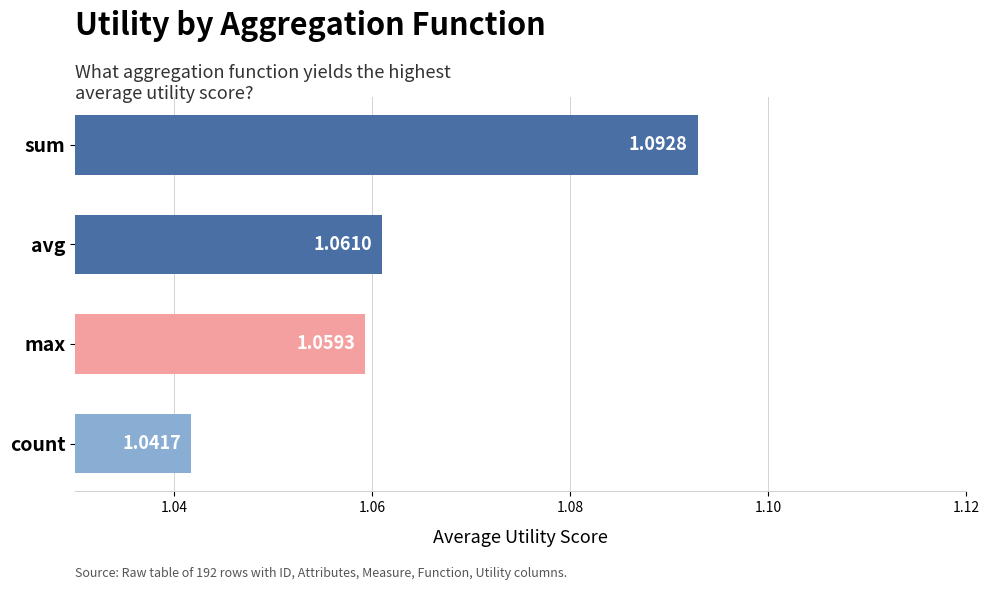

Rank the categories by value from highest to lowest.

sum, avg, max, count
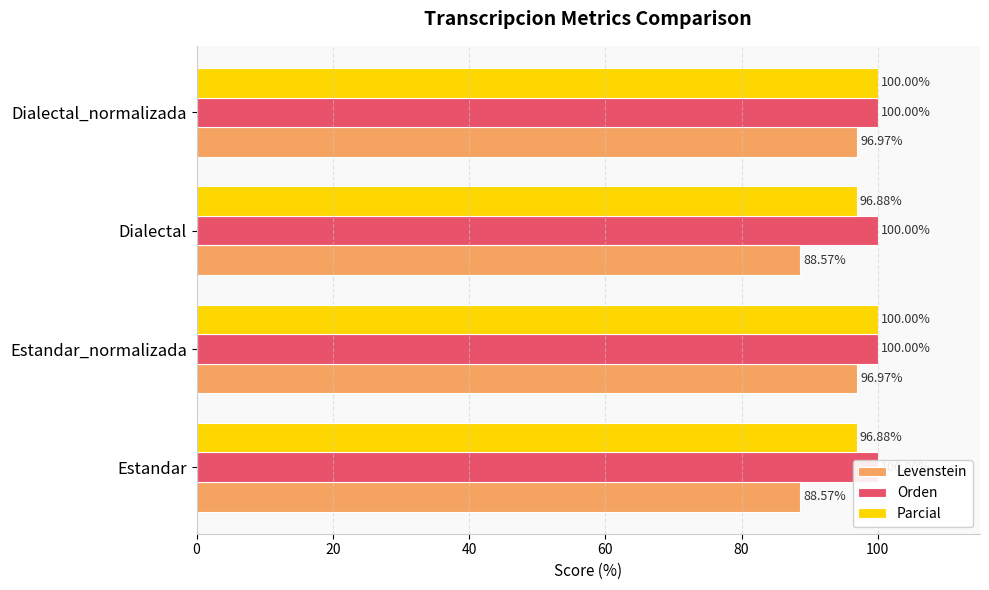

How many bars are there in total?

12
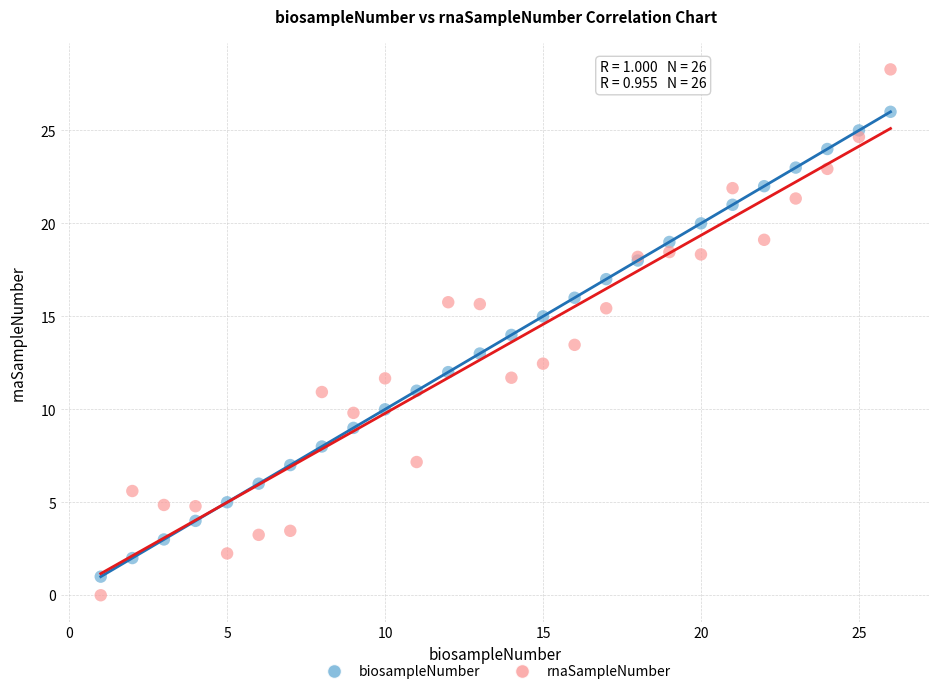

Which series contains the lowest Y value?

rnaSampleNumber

---

TASK REQUIREMENTS:
Reproduce all the entries above with "in total" changed to "altogether" and every other word kept as it stands, omitting the pictures.

REPLY TO THE TASK:
Rank the categories by value from highest to lowest.

sum, avg, max, count

How many bars are there altogether?

12

Which series contains the lowest Y value?

rnaSampleNumber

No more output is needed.